Trump aide and Israeli army warn of war as Gaza missiles fly

JTA

JERUSALEM (JTA) — After firing more than 180 rockets into civilian areas, armed terror groups in Gaza said Thursday afternoon that they would refrain from firing on southern Israel if Israel also maintains the calm.

Shortly after the announcement, however, more rockets were fired from Gaza at Israel. At least two rockets exploded in open areas near Beersheba.

The firing of rockets from Gaza and retaliation by the Israel Defense Forces led U.S. Middle East peace envoy Jason Greenblatt to suggest that the Hamas leaders in Gaza were leading the Gazan Palestinians to the brink of war.

An IDF official also suggested that Israel could get into another war with Gaza over the attacks.

“After a night of more rockets, we don’t see an end to the escalation. We are closing in on operation in Gaza,” an unnamed senior military officer said  Thursday. He said Hamas has been on a course of “conflict and friction” since late March.

As of Thursday afternoon, more than 180 rockets had been fired from Gaza into Israel, with 30 intercepted by the Iron Dome missile defense system.

One woman, a foreign worker from Thailand, was seriously injured early Thursday morning when one of the rockets hit a home in a community on the border with Gaza.

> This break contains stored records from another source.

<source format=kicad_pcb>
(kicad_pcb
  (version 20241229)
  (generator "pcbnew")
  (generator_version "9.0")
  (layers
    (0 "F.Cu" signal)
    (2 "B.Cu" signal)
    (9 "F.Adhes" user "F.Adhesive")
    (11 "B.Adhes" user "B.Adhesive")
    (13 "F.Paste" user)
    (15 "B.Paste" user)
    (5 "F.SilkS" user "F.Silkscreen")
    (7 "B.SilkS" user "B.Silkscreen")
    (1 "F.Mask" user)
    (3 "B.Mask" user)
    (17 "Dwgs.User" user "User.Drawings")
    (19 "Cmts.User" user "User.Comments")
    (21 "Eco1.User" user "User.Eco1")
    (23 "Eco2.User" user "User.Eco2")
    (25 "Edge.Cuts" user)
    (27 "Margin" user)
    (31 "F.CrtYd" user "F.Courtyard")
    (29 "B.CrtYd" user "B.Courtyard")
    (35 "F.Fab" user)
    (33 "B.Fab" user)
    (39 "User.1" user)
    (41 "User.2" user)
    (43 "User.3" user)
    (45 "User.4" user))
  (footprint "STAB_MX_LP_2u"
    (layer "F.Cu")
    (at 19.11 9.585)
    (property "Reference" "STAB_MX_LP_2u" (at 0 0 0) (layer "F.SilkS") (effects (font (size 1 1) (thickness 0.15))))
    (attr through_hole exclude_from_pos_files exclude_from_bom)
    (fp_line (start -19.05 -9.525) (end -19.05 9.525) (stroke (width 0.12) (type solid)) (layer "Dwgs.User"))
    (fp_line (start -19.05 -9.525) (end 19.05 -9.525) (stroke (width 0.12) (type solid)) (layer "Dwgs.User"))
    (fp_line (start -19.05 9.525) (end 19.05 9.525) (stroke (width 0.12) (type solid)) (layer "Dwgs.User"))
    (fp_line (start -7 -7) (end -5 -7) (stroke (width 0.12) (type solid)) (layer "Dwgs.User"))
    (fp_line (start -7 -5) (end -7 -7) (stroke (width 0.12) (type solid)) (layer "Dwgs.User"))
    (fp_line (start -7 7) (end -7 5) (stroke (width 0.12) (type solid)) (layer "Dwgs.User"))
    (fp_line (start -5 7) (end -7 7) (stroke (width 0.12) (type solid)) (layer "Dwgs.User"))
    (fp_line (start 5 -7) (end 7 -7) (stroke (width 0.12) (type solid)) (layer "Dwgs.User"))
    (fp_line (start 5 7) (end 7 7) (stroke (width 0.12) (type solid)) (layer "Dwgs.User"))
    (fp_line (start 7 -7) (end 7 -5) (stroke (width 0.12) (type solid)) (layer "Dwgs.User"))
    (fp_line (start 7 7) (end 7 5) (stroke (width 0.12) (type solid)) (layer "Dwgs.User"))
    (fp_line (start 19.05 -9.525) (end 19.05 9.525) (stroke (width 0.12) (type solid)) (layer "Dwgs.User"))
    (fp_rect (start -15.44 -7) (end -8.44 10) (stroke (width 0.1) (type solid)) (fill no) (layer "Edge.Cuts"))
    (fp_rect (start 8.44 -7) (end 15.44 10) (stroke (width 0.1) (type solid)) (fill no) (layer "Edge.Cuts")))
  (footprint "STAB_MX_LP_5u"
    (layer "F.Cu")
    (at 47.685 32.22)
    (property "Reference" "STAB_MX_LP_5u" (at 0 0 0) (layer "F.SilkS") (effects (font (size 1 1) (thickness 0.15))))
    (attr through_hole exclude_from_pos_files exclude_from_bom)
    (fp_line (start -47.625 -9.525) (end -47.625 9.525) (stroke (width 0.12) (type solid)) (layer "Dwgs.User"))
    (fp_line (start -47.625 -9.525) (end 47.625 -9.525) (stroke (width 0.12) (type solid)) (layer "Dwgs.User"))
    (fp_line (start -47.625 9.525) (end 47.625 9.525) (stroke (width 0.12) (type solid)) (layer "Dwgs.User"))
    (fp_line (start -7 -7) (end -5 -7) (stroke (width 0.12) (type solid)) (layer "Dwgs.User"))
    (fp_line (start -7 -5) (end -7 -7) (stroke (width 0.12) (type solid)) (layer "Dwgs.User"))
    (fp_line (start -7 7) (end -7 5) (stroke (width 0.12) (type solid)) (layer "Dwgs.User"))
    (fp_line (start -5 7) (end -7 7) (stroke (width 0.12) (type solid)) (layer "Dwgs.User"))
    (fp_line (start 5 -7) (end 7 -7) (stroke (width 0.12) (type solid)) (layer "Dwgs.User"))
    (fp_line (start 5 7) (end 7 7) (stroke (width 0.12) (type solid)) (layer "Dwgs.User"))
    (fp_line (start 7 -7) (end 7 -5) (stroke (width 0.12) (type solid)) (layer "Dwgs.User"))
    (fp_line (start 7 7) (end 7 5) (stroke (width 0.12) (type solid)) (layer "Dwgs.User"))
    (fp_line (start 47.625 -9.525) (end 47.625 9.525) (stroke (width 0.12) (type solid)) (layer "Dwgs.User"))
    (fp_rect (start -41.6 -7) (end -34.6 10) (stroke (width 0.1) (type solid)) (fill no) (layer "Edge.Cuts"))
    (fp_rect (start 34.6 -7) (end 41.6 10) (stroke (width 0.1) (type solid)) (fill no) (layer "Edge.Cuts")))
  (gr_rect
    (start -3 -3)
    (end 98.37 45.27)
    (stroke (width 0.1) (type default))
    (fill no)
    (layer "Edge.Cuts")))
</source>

By Thursday afternoon she had regained consciousness and was taken off a respirator. Several other homes and factories, as well as cars, were damaged after being hit by rockets and shrapnel.

Code Red rocket alert sirens were sounded as far away from the Gaza border as Beersheba, the first time that sirens have gone off in the city since the 2014 Gaza War.

The IDF targeted over 150 Hamas military sites in response.

The Gaza military command center was quoted as announcing that the “current escalation in Gaza has ended,” according to Al-Jazeera.

“The resistance responded to the enemy’s crimes in Gaza,” it said. “The continuation of calm in Gaza depends on the occupation’s behavior.”

Hamas had threatened an escalation after Israel fired Tuesday on a Hamas military post in northern Gaza in response to the shooting at Israeli troops from there. Two Hamas operatives were killed. It later emerged that the bullets fired at the Israeli troops were errant fire from a Hamas training exercise, which Israel acknowledged after an investigation.

“The way things continue to play out is significant,” the IDF said in a tweet. “Hamas will understand in the coming hours, as in the past months, that this is not the direction it wants to choose.”

A meeting of Israel’s Security Cabinet was scheduled to be convened Thursday evening at the Defense Ministry’s headquarters in Tel Aviv.

A hot-air balloon festival scheduled to be held over the weekend at the Habsor National Park near the border with Gaza was canceled.